_What is expected_.
Lines below that hold the word "down" must be copied in full.

_Exercise data_.
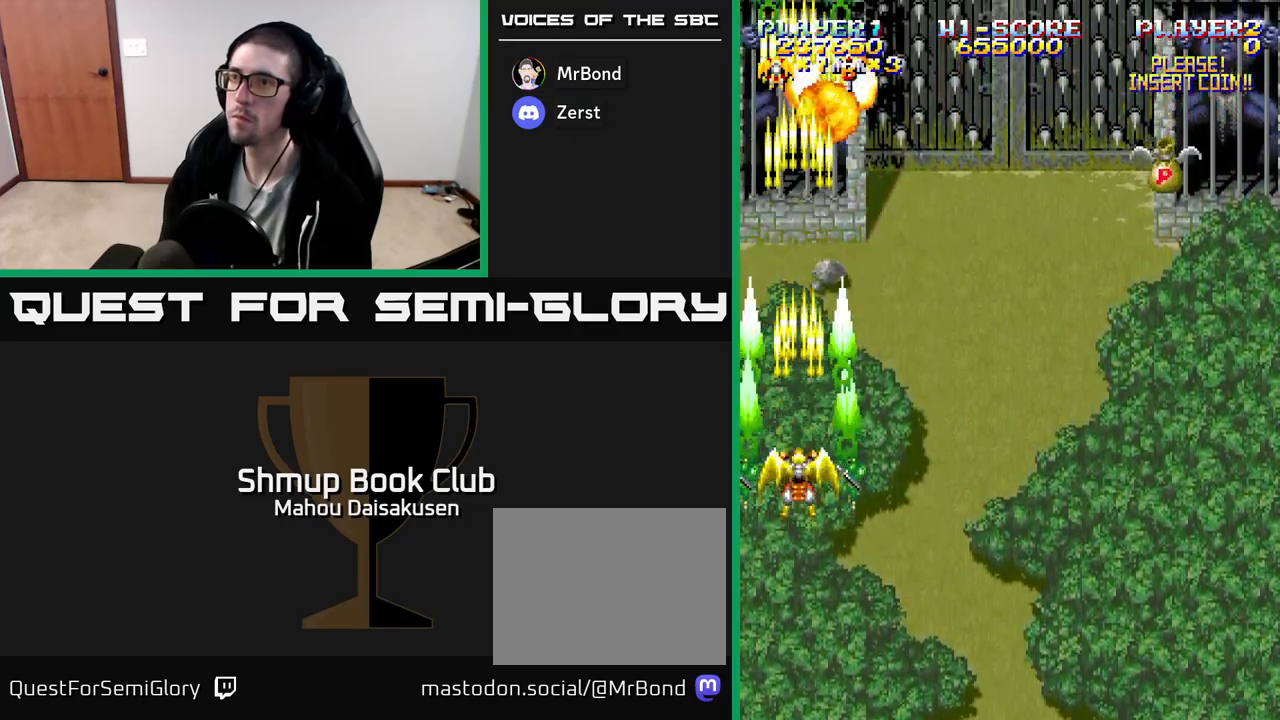
{"buttons": ["A", "DPAD_RIGHT"], "events": [[17, "DPAD_RIGHT", "down"]]}
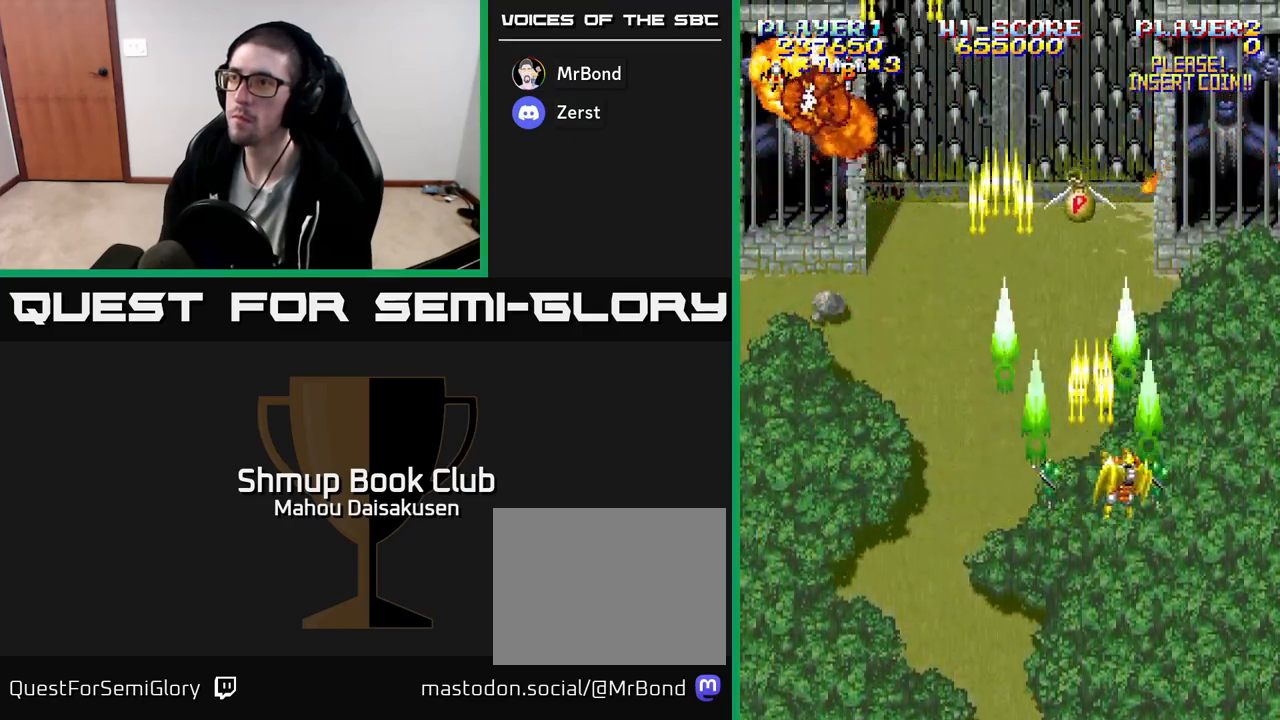
{"buttons": ["A"], "events": [[183, "DPAD_DOWN", "down"], [217, "DPAD_RIGHT", "up"], [383, "DPAD_DOWN", "up"]]}
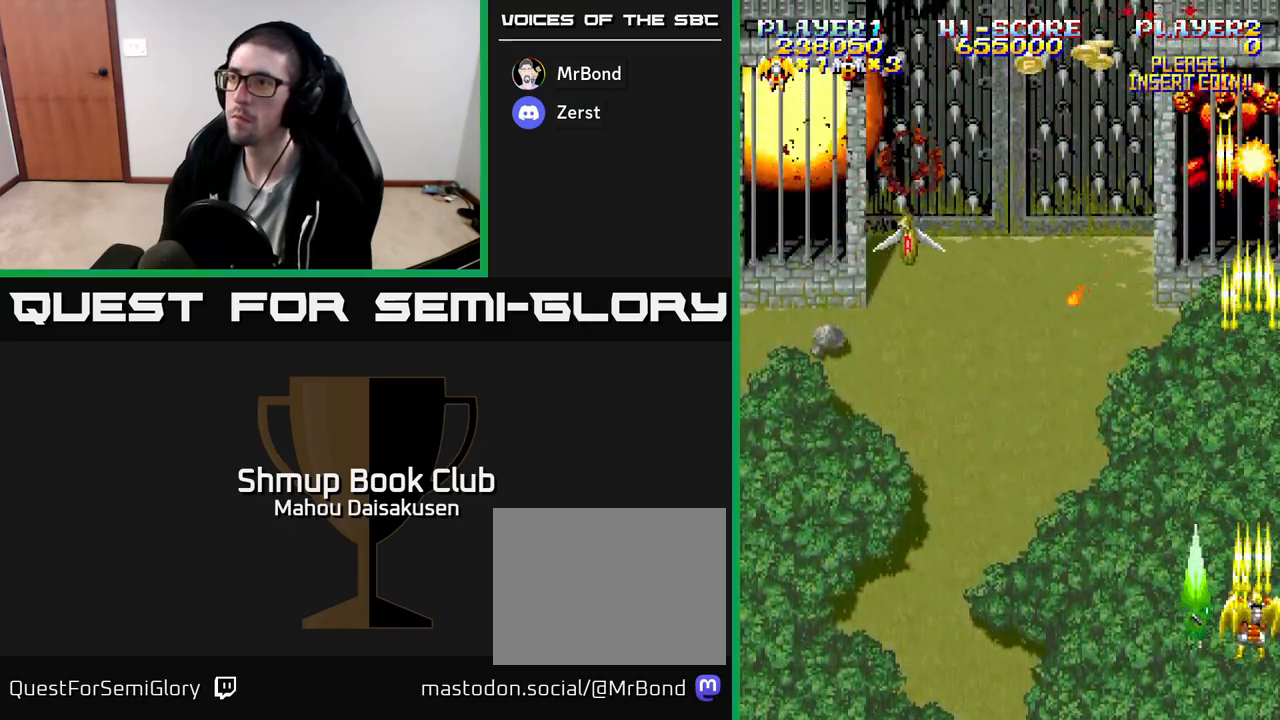
{"buttons": ["A"], "events": []}
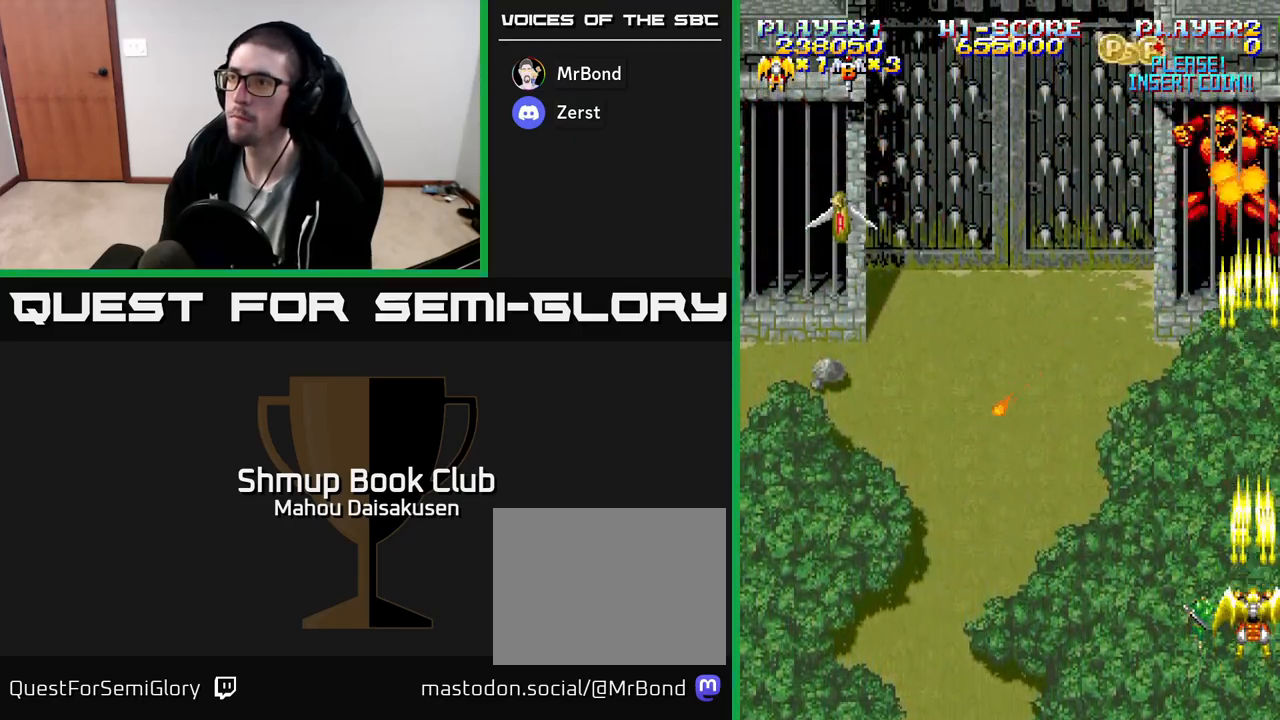
{"buttons": ["A", "DPAD_UP"], "events": [[17, "DPAD_UP", "down"], [250, "DPAD_UP", "up"], [367, "DPAD_LEFT", "down"], [417, "DPAD_UP", "down"], [500, "DPAD_LEFT", "up"]]}
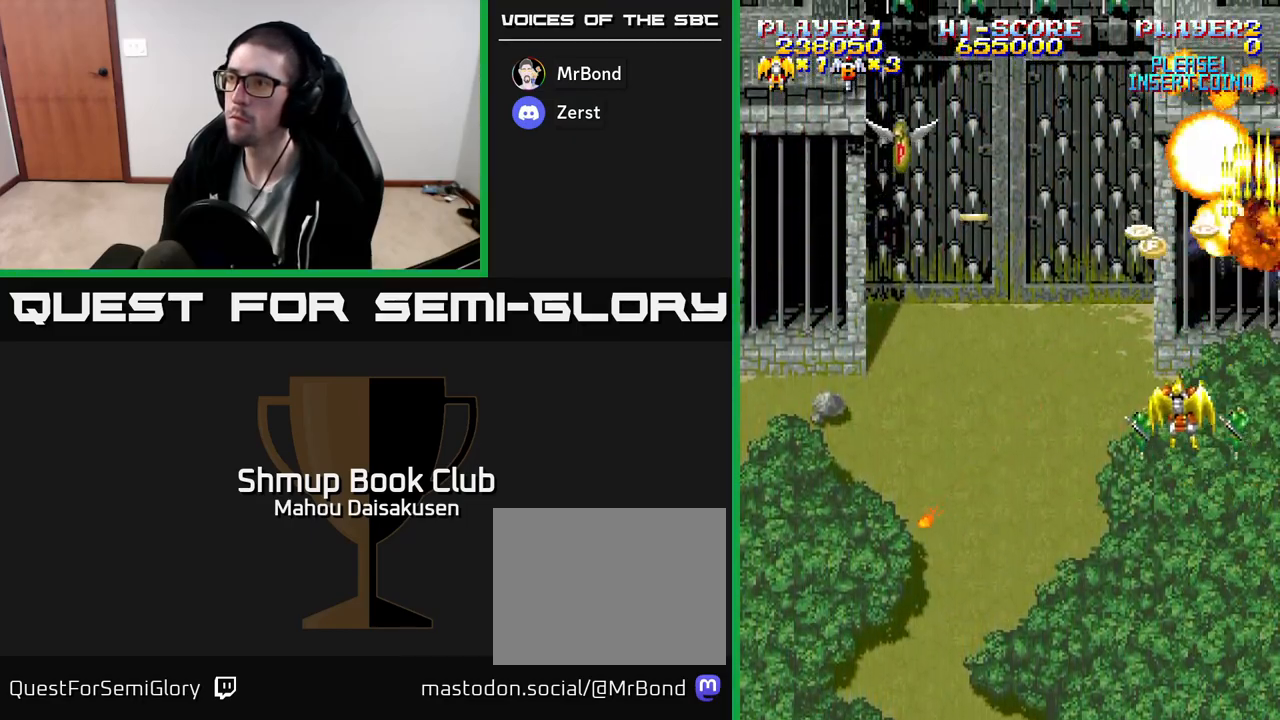
{"buttons": ["A", "DPAD_DOWN"], "events": [[67, "DPAD_UP", "up"], [233, "DPAD_RIGHT", "down"], [250, "DPAD_DOWN", "down"], [483, "DPAD_RIGHT", "up"]]}
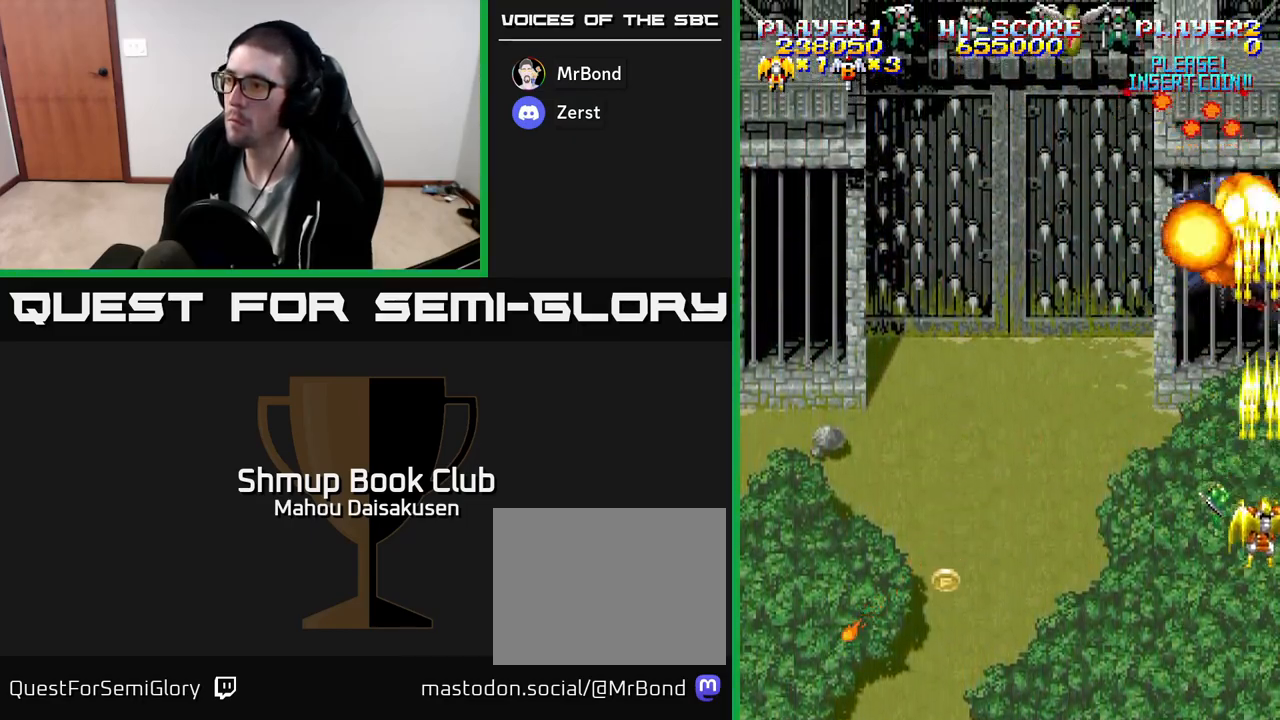
{"buttons": ["A", "DPAD_UP"], "events": [[50, "DPAD_LEFT", "down"], [133, "DPAD_DOWN", "up"], [500, "DPAD_LEFT", "up"], [500, "DPAD_UP", "down"]]}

_Written answer_.
{"buttons": ["A", "DPAD_RIGHT"], "events": [[17, "DPAD_RIGHT", "down"]]}
{"buttons": ["A"], "events": [[183, "DPAD_DOWN", "down"], [217, "DPAD_RIGHT", "up"], [383, "DPAD_DOWN", "up"]]}
{"buttons": ["A", "DPAD_UP"], "events": [[17, "DPAD_UP", "down"], [250, "DPAD_UP", "up"], [367, "DPAD_LEFT", "down"], [417, "DPAD_UP", "down"], [500, "DPAD_LEFT", "up"]]}
{"buttons": ["A", "DPAD_DOWN"], "events": [[67, "DPAD_UP", "up"], [233, "DPAD_RIGHT", "down"], [250, "DPAD_DOWN", "down"], [483, "DPAD_RIGHT", "up"]]}
{"buttons": ["A", "DPAD_UP"], "events": [[50, "DPAD_LEFT", "down"], [133, "DPAD_DOWN", "up"], [500, "DPAD_LEFT", "up"], [500, "DPAD_UP", "down"]]}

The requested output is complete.